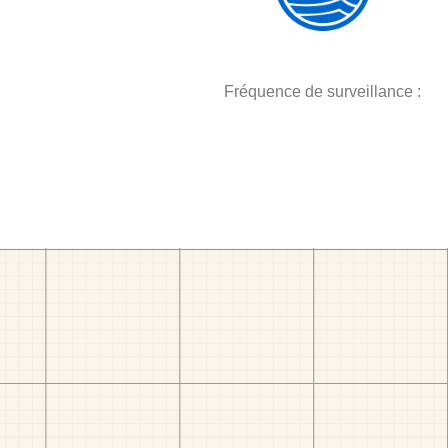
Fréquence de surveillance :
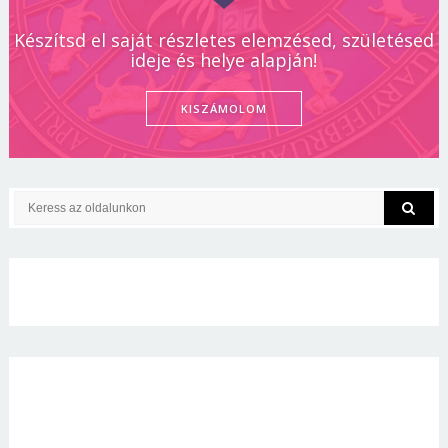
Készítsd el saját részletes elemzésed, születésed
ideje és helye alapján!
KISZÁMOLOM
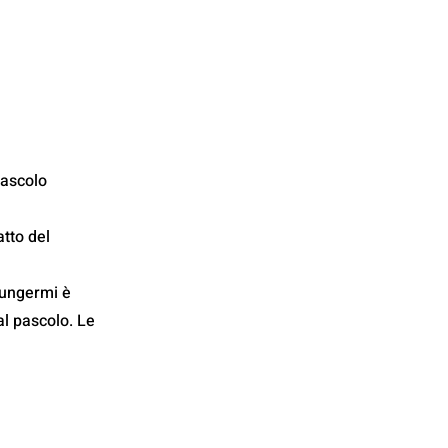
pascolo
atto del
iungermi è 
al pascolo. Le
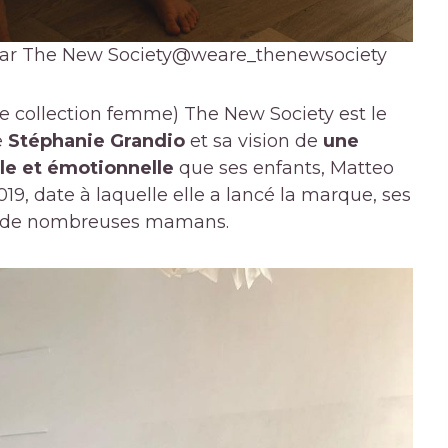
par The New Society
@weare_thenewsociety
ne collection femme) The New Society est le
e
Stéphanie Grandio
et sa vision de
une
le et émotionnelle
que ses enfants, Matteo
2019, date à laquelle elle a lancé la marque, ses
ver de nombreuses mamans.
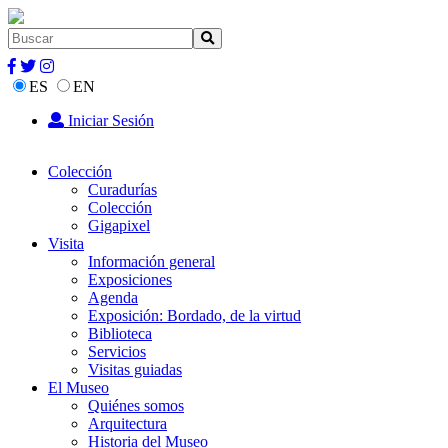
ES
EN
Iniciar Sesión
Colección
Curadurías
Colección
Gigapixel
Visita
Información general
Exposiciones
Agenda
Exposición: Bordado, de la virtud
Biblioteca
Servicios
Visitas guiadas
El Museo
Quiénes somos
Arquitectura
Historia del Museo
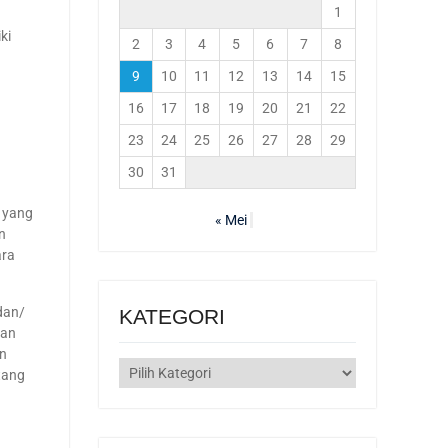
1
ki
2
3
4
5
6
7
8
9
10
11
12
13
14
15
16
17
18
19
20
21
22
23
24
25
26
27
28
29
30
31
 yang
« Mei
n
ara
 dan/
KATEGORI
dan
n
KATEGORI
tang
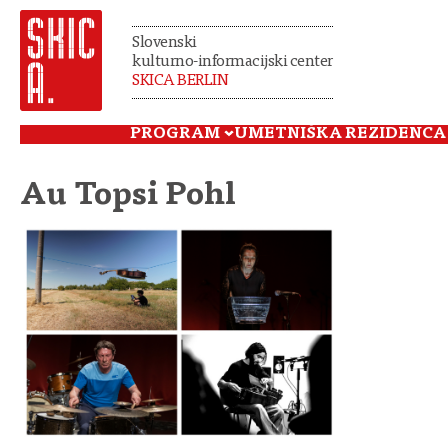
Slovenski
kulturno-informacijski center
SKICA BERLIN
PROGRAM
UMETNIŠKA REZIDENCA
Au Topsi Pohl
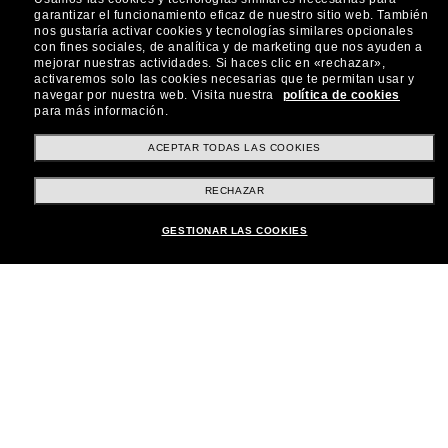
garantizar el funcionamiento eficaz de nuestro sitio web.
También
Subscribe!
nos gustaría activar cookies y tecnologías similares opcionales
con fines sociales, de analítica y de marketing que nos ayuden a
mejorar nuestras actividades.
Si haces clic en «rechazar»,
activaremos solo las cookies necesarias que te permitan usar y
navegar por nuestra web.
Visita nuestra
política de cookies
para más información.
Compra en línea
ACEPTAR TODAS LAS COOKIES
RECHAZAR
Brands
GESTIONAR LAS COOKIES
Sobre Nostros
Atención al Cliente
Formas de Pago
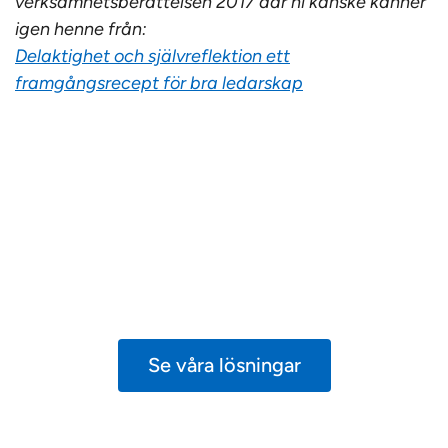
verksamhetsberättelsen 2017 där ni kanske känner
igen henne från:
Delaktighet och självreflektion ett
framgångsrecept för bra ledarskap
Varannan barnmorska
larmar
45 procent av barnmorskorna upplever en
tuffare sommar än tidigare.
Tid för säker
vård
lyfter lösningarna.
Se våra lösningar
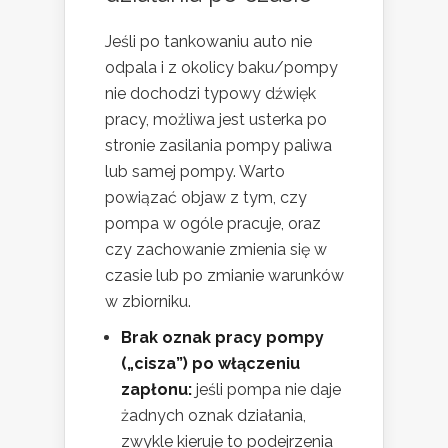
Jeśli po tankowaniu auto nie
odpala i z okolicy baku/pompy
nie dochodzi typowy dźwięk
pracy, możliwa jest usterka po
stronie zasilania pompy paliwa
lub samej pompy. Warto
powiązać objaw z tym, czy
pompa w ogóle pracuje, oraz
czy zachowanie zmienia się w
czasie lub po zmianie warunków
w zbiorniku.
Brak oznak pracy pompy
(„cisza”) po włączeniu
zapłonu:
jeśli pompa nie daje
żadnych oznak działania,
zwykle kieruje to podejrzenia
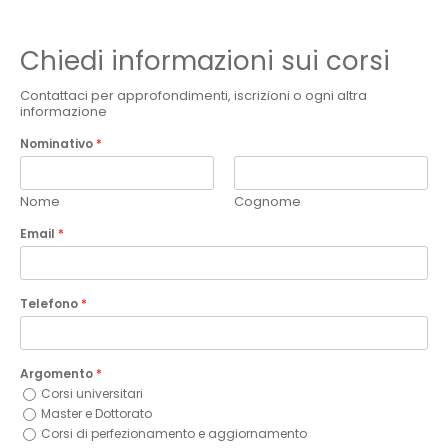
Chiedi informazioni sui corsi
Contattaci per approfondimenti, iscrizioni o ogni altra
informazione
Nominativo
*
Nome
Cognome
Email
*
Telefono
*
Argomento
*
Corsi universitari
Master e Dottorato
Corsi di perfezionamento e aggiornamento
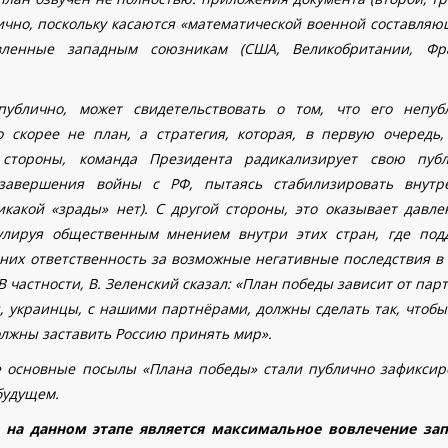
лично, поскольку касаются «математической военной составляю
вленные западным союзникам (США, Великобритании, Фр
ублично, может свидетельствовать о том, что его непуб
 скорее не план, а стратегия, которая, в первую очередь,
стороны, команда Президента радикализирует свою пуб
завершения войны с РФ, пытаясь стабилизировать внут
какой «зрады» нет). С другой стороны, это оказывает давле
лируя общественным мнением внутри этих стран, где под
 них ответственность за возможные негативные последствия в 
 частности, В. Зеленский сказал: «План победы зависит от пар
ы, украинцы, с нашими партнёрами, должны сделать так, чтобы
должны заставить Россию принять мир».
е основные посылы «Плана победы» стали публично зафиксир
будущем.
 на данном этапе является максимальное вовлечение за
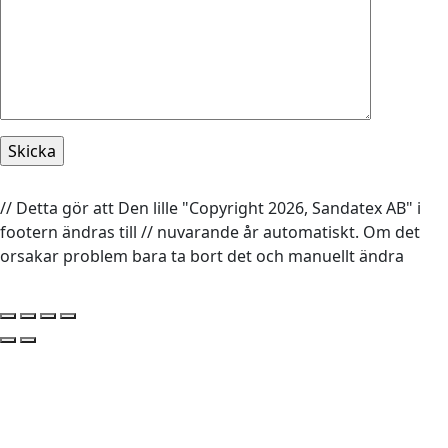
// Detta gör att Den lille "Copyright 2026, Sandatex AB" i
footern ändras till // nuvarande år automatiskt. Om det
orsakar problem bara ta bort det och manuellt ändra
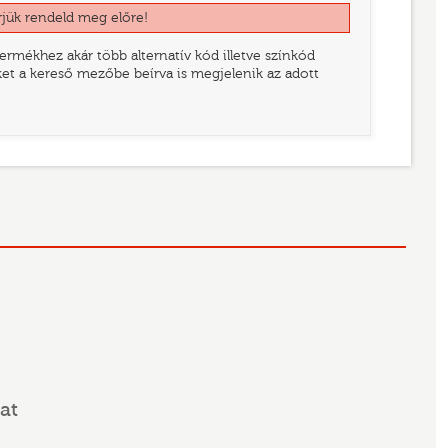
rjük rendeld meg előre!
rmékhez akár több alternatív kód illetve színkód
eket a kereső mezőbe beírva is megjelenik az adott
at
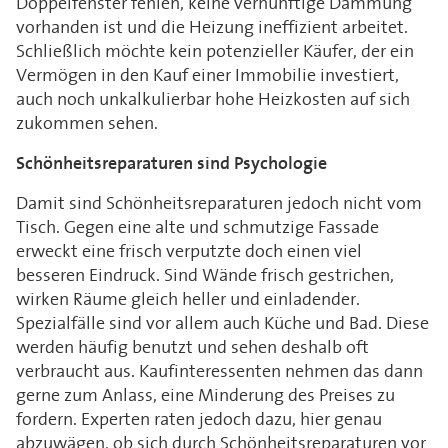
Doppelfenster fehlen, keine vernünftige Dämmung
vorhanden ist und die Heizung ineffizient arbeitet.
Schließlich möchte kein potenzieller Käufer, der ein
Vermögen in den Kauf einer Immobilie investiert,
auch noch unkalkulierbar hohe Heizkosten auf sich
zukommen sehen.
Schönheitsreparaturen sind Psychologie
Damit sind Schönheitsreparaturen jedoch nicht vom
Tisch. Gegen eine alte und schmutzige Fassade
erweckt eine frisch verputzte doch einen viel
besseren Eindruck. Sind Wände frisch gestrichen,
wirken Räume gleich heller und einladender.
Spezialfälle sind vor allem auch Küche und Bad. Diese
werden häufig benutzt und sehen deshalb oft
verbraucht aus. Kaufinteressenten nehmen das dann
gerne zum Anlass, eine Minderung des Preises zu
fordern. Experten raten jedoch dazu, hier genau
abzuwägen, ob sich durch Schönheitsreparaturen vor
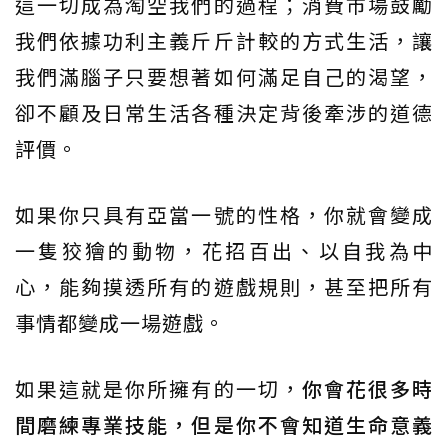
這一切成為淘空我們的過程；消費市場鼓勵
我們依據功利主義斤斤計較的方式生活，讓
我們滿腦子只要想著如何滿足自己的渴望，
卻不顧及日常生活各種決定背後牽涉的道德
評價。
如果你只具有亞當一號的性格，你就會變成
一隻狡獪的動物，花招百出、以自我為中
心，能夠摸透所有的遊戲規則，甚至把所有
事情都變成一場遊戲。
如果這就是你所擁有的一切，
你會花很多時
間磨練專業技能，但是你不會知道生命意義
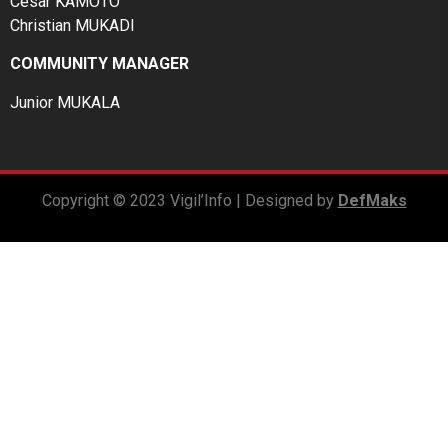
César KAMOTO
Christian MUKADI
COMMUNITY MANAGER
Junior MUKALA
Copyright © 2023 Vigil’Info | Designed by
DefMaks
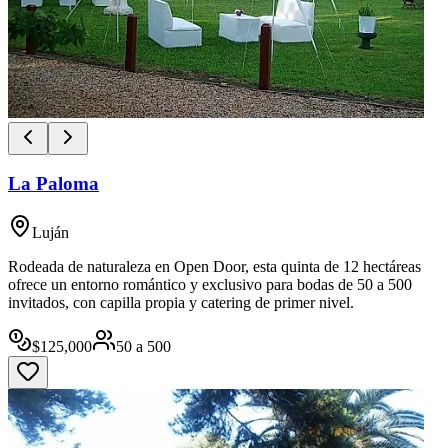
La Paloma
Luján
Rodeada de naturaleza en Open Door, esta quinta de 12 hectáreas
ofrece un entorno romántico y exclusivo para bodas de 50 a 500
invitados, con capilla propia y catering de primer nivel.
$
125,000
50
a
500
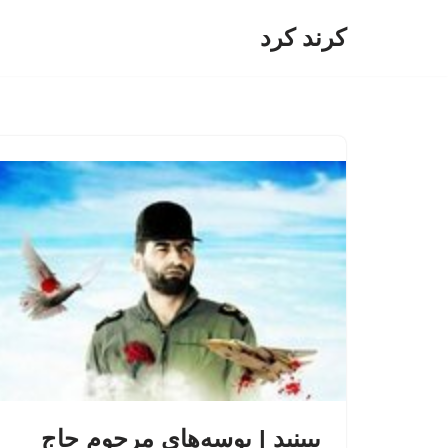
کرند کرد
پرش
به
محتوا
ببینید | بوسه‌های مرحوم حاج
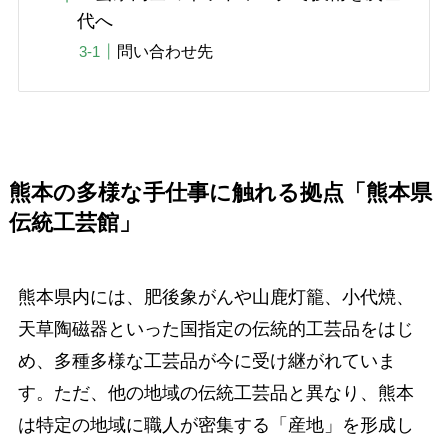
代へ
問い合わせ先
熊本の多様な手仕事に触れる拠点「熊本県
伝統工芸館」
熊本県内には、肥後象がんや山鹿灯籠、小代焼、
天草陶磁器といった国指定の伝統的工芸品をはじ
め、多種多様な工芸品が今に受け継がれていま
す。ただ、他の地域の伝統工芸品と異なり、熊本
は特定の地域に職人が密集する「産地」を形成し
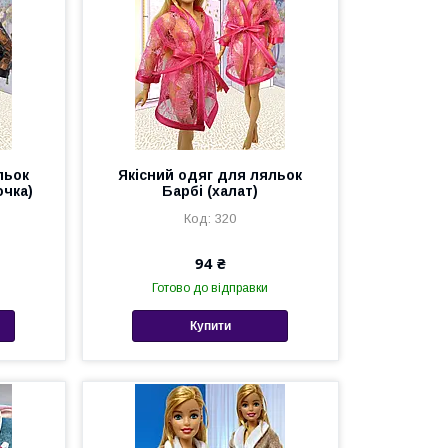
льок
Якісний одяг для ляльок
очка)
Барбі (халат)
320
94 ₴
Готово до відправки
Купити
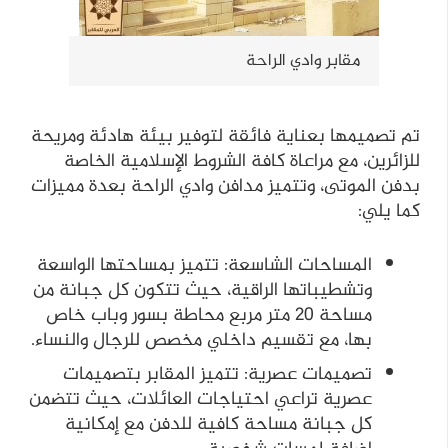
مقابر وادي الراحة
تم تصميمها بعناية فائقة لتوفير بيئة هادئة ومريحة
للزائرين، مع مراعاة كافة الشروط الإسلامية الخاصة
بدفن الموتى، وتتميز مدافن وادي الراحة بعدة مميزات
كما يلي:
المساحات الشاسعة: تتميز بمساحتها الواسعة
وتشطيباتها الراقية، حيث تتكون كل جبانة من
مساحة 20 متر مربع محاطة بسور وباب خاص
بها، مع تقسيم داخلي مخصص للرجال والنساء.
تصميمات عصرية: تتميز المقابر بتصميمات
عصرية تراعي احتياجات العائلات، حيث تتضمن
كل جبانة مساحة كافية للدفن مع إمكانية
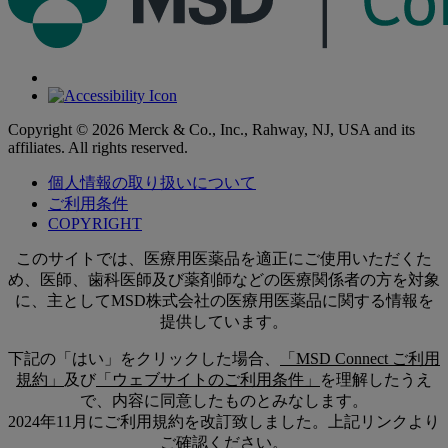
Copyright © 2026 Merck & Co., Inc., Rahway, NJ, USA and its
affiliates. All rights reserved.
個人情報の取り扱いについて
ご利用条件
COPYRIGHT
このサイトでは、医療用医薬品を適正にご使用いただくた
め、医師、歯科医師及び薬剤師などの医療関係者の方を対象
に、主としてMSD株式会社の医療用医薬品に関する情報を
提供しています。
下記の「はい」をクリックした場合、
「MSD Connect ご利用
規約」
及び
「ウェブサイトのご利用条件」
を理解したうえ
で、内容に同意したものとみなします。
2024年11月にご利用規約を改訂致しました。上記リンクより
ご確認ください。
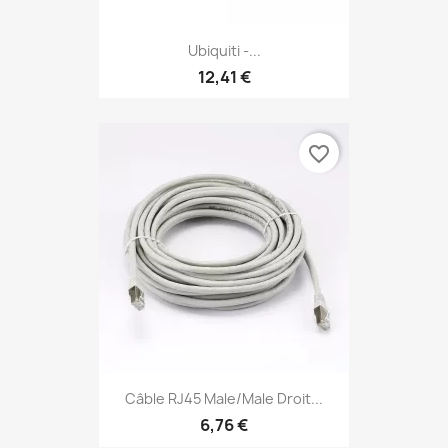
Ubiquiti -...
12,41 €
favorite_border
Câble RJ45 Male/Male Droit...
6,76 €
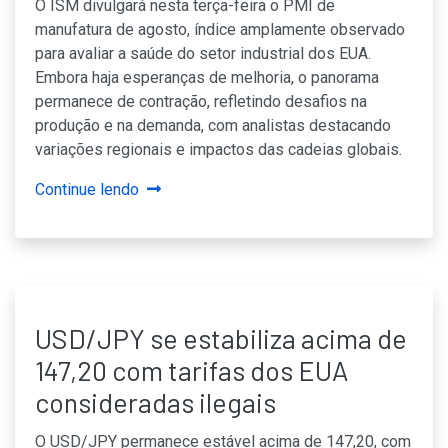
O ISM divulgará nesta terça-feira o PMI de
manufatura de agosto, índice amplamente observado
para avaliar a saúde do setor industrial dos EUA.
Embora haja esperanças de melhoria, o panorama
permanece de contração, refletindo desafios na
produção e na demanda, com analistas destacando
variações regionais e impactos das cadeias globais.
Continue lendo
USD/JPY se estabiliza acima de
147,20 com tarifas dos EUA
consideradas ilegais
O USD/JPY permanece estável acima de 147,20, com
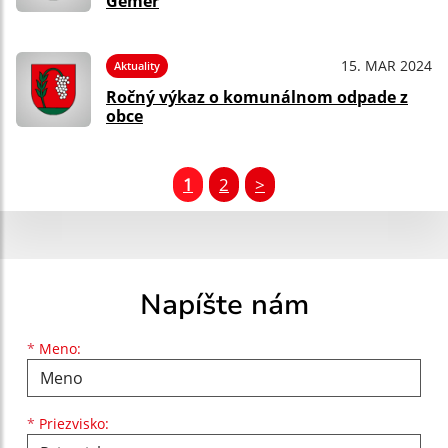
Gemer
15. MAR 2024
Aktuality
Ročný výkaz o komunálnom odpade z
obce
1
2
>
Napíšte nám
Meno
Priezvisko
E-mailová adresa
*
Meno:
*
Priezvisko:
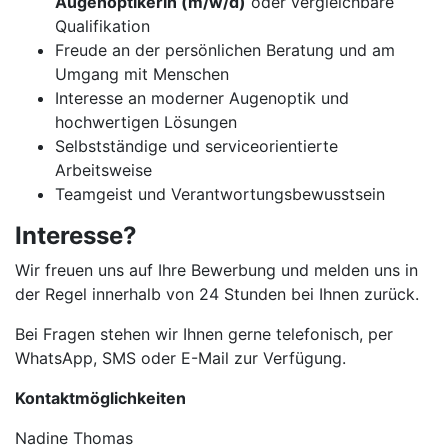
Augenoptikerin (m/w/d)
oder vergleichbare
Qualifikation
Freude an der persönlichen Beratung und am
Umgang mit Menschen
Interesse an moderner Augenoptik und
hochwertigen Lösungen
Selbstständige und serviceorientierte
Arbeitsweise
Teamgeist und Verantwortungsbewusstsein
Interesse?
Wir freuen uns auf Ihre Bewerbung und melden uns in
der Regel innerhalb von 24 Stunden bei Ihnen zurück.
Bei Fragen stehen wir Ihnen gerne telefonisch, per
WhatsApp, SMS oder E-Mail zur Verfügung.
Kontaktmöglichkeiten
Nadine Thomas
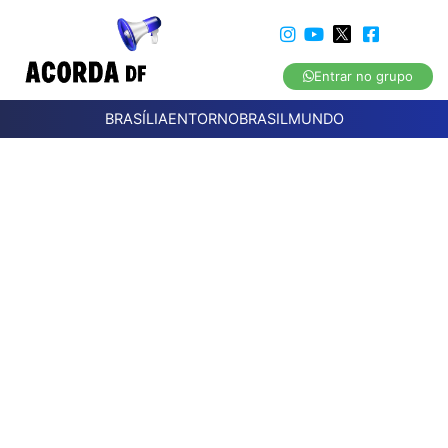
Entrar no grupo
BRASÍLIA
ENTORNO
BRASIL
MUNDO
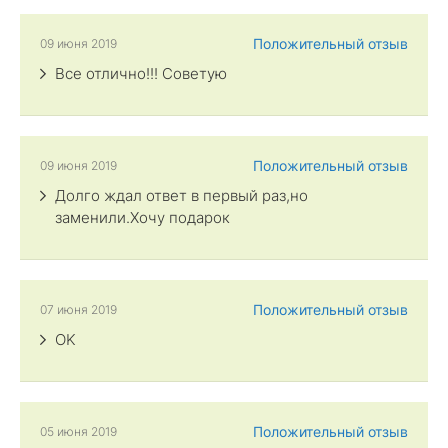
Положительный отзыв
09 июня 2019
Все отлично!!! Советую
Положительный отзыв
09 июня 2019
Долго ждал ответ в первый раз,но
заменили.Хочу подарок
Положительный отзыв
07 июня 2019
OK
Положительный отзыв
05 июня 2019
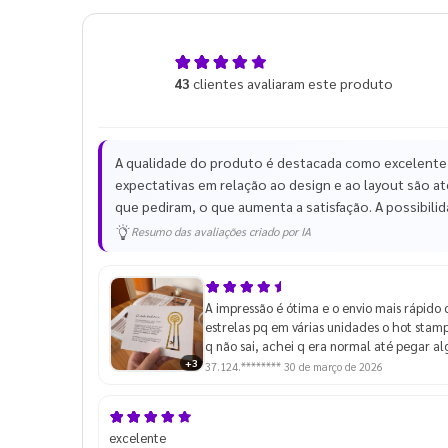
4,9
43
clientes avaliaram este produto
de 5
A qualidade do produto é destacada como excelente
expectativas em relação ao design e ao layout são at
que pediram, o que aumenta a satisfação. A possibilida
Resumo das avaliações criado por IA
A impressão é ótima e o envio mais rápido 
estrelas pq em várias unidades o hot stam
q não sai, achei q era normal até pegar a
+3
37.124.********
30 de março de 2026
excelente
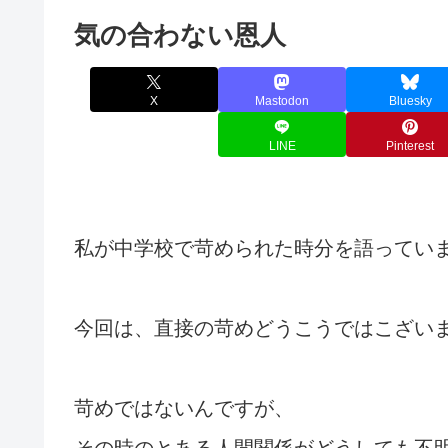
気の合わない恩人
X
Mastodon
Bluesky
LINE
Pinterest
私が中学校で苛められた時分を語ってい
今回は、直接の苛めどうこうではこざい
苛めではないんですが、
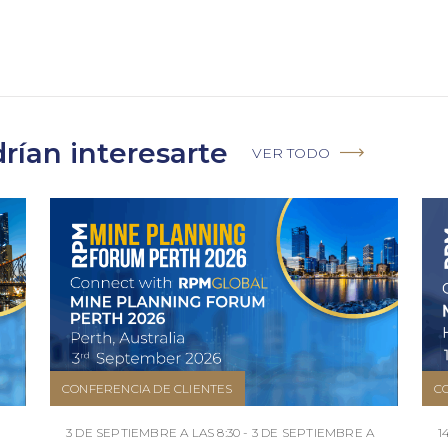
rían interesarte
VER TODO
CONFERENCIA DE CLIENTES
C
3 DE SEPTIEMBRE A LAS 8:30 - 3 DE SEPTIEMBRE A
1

- _Exercise_:
Once the line containing "Formas de Pago" has been copied, stop; everything from the first line of the data up to it must be copied exactly, without pictures.

- _Exercise answer_:
Fréquence de surveillance :
Készítsd el saját részletes elemzésed, születésed
ideje és helye alapján!
KISZÁMOLOM
pascolo
atto del
iungermi è 
al pascolo. Le
par The New Society
@weare_thenewsociety
ne collection femme) The New Society est le
e
Stéphanie Grandio
et sa vision de
une
le et émotionnelle
que ses enfants, Matteo
2019, date à laquelle elle a lancé la marque, ses
ver de nombreuses mamans.
ES
EN
Iniciar Sesión
Colección
Curadurías
Colección
Gigapixel
Visita
Información general
Exposiciones
Agenda
Exposición: Bordado, de la virtud
Biblioteca
Servicios
Visitas guiadas
El Museo
Quiénes somos
Arquitectura
Historia del Museo
1
ki
2
3
4
5
6
7
8
9
10
11
12
13
14
15
16
17
18
19
20
21
22
23
24
25
26
27
28
29
30
31
 yang
« Mei
n
ara
 dan/
KATEGORI
dan
n
KATEGORI
tang
Slovenski
kulturno-informacijski center
SKICA BERLIN
PROGRAM
UMETNIŠKA REZIDENCA
Au Topsi Pohl
garantizar el funcionamiento eficaz de nuestro sitio web.
También
Subscribe!
nos gustaría activar cookies y tecnologías similares opcionales
con fines sociales, de analítica y de marketing que nos ayuden a
mejorar nuestras actividades.
Si haces clic en «rechazar»,
activaremos solo las cookies necesarias que te permitan usar y
navegar por nuestra web.
Visita nuestra
política de cookies
para más información.
Compra en línea
ACEPTAR TODAS LAS COOKIES
RECHAZAR
Brands
GESTIONAR LAS COOKIES
Sobre Nostros
Atención al Cliente
Formas de Pago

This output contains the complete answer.